Sensory mechanotransduction at membrane-matrix interfaces.

Pflugers Archiv : European journal of physiology

PubMedID: 24981693

Poole K, Moroni M, Lewin GR. Sensory mechanotransduction at membrane-matrix interfaces. Pflugers Arch. 2014;.
Sensory cells specialized to detect extremely small mechanical changes are common to the auditory and somatosensory systems. It is widely accepted that mechanosensitive channels form the core of the mechanoelectrical transduction in hair cells as well as the somatic sensory neurons that underlie the sense of touch and mechanical pain. Here, we will review how the activation of such channels can be measured in a meaningful physiological context. In particular, we will discuss the idea that mechanosensitive channels normally occur in transmembrane complexes that are anchored to extracellular matrix components (ECM) both in vitro and in vivo.

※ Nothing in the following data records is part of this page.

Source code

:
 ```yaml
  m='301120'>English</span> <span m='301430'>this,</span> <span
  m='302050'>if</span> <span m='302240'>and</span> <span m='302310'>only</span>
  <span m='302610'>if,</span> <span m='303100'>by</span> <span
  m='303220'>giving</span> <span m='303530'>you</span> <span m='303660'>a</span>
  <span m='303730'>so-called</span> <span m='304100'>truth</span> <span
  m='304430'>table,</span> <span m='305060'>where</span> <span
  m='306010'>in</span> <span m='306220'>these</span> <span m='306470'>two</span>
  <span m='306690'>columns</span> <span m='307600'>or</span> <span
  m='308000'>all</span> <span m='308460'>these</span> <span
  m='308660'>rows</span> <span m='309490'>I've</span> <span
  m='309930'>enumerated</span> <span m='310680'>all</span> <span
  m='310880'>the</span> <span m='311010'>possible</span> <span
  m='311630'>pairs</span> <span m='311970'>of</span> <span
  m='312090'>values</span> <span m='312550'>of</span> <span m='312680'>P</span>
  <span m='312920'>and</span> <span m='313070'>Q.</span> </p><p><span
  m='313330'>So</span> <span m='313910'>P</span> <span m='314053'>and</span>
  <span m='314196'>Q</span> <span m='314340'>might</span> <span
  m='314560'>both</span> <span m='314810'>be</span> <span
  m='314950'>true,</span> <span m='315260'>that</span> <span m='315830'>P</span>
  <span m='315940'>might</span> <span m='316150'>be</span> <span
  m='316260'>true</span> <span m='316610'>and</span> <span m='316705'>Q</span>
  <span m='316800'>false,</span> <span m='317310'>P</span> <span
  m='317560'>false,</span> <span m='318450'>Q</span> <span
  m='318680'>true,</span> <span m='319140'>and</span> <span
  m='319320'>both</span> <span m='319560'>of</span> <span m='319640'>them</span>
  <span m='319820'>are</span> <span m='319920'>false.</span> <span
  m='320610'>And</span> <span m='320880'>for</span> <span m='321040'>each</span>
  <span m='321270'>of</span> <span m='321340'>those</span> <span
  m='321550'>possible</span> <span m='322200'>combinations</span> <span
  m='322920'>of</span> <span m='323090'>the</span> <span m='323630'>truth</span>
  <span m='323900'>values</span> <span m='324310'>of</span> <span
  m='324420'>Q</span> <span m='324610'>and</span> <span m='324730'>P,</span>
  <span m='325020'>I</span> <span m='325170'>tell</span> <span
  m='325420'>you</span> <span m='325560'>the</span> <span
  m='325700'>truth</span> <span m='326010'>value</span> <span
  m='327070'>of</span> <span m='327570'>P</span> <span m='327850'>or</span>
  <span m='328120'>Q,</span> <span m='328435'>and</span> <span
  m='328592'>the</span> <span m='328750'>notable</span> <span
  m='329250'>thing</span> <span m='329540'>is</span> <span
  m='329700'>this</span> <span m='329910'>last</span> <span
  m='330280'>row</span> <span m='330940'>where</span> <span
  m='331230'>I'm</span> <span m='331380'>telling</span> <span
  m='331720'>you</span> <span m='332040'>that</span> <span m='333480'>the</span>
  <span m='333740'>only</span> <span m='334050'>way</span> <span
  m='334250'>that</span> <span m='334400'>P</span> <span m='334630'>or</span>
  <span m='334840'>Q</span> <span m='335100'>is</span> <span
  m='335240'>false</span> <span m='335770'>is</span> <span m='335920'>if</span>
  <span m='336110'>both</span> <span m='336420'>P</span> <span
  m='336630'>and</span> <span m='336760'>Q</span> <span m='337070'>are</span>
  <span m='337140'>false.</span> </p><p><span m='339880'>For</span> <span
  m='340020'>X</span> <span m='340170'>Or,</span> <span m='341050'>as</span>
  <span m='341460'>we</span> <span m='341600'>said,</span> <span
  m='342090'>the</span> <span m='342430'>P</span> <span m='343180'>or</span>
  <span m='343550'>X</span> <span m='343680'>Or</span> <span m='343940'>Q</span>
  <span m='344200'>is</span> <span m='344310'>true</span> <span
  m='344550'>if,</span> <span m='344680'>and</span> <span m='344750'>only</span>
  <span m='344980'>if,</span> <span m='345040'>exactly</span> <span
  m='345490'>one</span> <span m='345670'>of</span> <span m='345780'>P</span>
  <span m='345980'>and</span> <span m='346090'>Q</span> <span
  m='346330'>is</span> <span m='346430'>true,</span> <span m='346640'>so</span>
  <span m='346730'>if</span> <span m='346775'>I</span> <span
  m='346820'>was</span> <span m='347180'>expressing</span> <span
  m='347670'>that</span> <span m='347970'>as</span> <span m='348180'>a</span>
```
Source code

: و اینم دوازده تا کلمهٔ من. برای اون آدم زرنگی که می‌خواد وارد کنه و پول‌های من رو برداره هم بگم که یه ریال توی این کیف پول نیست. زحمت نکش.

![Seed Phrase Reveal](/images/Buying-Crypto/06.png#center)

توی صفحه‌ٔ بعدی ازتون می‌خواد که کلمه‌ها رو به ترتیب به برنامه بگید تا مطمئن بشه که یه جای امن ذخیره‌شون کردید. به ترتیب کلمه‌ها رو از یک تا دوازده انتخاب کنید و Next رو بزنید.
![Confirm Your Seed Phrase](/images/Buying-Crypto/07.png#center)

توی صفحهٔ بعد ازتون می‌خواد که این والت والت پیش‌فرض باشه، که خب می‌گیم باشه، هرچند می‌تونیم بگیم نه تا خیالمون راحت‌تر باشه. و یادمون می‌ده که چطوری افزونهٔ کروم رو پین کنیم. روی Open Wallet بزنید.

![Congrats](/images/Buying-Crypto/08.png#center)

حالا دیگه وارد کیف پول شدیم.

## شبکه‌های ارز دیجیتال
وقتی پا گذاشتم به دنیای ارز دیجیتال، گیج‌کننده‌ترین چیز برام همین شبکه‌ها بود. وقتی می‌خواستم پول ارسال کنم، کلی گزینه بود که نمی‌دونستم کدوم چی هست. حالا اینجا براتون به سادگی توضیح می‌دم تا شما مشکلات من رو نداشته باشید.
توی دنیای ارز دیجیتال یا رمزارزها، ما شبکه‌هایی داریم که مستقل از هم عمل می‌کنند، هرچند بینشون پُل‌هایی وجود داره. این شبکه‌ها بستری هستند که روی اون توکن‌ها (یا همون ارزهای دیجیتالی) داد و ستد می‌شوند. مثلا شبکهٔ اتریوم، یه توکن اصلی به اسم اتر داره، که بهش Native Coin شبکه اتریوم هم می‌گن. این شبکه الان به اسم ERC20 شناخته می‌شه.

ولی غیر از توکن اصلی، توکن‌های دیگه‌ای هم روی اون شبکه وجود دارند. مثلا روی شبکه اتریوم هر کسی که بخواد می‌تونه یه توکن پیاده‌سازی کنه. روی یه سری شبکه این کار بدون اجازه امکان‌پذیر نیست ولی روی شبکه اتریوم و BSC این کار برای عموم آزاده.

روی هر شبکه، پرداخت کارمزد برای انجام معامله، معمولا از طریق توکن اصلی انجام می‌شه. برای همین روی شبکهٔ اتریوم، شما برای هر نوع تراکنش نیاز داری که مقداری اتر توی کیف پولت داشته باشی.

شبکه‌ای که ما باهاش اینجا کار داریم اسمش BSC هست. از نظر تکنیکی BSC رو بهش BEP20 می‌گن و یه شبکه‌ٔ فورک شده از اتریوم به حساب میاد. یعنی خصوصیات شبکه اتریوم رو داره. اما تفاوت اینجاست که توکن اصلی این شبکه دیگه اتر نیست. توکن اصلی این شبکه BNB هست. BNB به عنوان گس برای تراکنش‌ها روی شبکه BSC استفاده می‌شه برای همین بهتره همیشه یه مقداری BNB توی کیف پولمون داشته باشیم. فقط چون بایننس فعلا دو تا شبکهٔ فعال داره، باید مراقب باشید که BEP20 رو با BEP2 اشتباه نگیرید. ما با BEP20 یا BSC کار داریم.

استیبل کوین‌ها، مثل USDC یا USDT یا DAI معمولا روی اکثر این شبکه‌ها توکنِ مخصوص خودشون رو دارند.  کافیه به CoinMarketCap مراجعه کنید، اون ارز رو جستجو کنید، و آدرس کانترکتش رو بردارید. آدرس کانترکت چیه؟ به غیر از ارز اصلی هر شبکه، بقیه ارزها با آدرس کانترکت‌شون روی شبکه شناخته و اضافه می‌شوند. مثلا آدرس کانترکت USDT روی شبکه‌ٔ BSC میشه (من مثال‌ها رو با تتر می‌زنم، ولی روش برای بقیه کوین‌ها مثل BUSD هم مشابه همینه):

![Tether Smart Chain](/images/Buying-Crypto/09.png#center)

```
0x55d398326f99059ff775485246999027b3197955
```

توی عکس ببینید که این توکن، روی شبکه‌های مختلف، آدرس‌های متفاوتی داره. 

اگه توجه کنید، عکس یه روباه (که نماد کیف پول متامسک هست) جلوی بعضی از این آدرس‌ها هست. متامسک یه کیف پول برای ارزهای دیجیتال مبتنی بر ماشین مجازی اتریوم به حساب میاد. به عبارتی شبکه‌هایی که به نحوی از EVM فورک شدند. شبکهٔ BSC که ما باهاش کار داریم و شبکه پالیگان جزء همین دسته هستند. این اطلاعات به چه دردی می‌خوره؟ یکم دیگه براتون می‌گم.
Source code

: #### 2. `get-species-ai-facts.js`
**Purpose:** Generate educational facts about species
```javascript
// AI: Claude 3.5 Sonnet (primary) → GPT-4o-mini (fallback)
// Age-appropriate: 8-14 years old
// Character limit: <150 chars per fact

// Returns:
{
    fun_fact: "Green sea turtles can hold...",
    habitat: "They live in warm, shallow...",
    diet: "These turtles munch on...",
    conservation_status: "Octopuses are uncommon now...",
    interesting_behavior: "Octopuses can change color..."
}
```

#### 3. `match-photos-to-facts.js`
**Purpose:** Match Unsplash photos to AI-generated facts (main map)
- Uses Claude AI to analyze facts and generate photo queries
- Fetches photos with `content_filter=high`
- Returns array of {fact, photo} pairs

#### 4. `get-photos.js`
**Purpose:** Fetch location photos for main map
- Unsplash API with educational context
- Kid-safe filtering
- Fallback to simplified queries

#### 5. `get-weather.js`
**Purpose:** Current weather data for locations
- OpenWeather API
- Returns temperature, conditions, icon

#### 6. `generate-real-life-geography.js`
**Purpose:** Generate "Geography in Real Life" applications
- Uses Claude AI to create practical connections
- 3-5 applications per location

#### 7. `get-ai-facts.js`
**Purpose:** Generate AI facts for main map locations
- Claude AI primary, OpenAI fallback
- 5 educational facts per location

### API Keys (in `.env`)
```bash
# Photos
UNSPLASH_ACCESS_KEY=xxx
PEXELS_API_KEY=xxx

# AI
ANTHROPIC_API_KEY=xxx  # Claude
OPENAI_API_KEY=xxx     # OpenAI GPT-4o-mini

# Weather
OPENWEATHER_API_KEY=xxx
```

One component of such complexes in sensory neurons is the integral membrane scaffold protein STOML3 which is a robust physiological regulator of native mechanosensitive currents. In order to better characterize such channels in transmembrane complexes, we developed a new electrophysiological method that enables the quantification of mechanosensitive current amplitude and kinetics when activated by a defined matrix movement in cultured cells. The results of such studies strongly support the idea that ion channels in transmembrane complexes are highly tuned to detect movement of the cell membrane in relation to the ECM.